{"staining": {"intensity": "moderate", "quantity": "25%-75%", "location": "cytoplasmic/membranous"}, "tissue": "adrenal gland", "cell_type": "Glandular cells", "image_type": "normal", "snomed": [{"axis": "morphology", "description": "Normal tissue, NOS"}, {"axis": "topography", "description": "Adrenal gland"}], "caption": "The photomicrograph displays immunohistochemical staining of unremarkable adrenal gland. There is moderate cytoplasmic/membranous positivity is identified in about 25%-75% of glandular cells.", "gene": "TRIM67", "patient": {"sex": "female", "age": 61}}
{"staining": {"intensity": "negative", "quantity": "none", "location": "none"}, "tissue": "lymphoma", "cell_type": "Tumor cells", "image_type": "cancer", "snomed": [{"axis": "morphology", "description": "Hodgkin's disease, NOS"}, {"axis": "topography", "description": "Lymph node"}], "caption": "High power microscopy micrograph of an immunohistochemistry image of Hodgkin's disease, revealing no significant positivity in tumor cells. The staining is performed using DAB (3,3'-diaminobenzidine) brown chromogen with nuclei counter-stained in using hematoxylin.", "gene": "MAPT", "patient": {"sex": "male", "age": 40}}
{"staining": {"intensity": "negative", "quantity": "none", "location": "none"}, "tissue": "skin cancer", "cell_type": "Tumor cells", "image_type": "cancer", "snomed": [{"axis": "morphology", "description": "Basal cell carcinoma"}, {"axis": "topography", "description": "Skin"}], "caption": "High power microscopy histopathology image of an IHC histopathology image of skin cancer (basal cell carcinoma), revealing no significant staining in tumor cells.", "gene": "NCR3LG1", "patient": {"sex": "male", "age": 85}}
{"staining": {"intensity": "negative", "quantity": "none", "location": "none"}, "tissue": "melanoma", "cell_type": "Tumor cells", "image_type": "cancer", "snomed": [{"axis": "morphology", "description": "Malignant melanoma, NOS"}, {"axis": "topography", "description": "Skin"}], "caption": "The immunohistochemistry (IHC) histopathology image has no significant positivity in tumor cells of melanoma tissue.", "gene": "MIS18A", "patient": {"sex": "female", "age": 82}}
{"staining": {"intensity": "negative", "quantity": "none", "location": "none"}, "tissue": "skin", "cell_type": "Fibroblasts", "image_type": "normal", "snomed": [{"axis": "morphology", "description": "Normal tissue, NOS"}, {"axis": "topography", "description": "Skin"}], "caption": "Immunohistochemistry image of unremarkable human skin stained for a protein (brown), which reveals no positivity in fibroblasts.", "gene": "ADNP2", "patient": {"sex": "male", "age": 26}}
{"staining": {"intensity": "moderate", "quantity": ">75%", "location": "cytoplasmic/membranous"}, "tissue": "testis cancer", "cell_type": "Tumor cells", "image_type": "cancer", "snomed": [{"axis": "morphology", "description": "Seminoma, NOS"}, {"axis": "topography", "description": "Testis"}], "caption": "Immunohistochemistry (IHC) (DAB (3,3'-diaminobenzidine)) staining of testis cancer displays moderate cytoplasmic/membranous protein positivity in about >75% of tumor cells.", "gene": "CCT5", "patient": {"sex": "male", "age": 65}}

Description of the task: Taking the line with "power microscopy micrograph" as the first and the line with "power microscopy histopathology" as the last, retype that stretch of the data above exactly, with no other lines.

Written response:
{"staining": {"intensity": "negative", "quantity": "none", "location": "none"}, "tissue": "lymphoma", "cell_type": "Tumor cells", "image_type": "cancer", "snomed": [{"axis": "morphology", "description": "Hodgkin's disease, NOS"}, {"axis": "topography", "description": "Lymph node"}], "caption": "High power microscopy micrograph of an immunohistochemistry image of Hodgkin's disease, revealing no significant positivity in tumor cells. The staining is performed using DAB (3,3'-diaminobenzidine) brown chromogen with nuclei counter-stained in using hematoxylin.", "gene": "MAPT", "patient": {"sex": "male", "age": 40}}
{"staining": {"intensity": "negative", "quantity": "none", "location": "none"}, "tissue": "skin cancer", "cell_type": "Tumor cells", "image_type": "cancer", "snomed": [{"axis": "morphology", "description": "Basal cell carcinoma"}, {"axis": "topography", "description": "Skin"}], "caption": "High power microscopy histopathology image of an IHC histopathology image of skin cancer (basal cell carcinoma), revealing no significant staining in tumor cells.", "gene": "NCR3LG1", "patient": {"sex": "male", "age": 85}}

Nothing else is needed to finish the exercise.